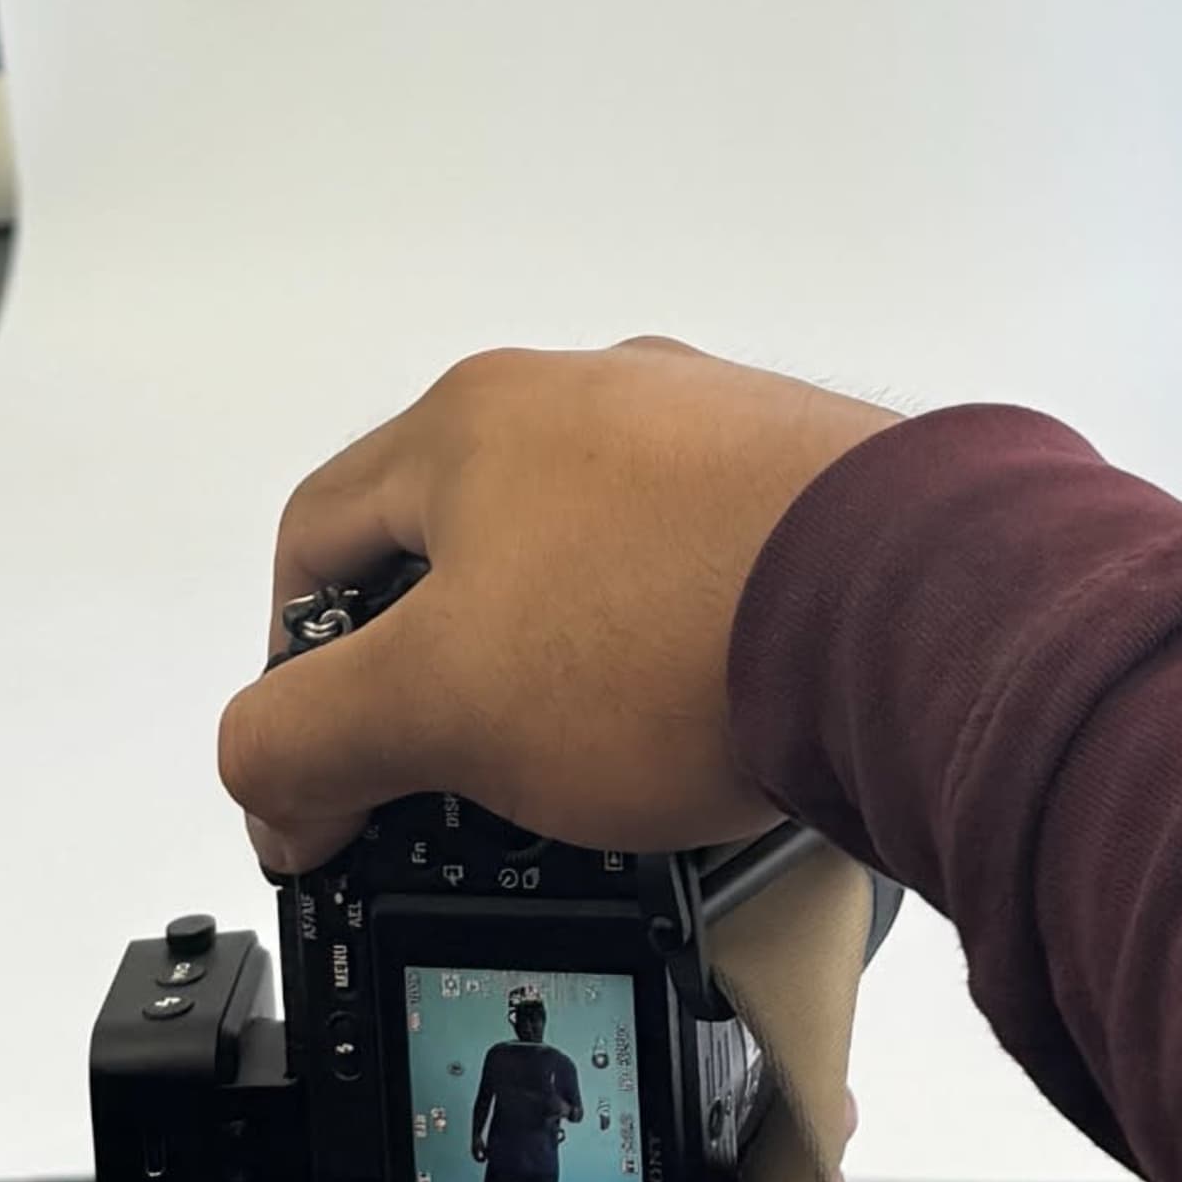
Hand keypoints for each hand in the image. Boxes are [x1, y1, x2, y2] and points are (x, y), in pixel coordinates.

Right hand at [218, 336, 890, 877]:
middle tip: (452, 776)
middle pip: (458, 546)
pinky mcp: (812, 491)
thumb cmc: (675, 627)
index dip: (292, 667)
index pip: (317, 539)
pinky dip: (678, 655)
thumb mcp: (430, 704)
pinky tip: (701, 727)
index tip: (321, 766)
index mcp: (475, 417)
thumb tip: (267, 786)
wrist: (914, 613)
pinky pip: (702, 579)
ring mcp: (713, 437)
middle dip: (440, 671)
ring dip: (566, 664)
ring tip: (588, 769)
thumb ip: (302, 741)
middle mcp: (595, 396)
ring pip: (587, 563)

_ _ _ _ _

### [Work instruction]
From the records above, pick out and copy each line holding the word "index".

### [Written response]
index dip: (292, 667)
index pip: (317, 539)
index tip: (321, 766)
index mcp: (475, 417)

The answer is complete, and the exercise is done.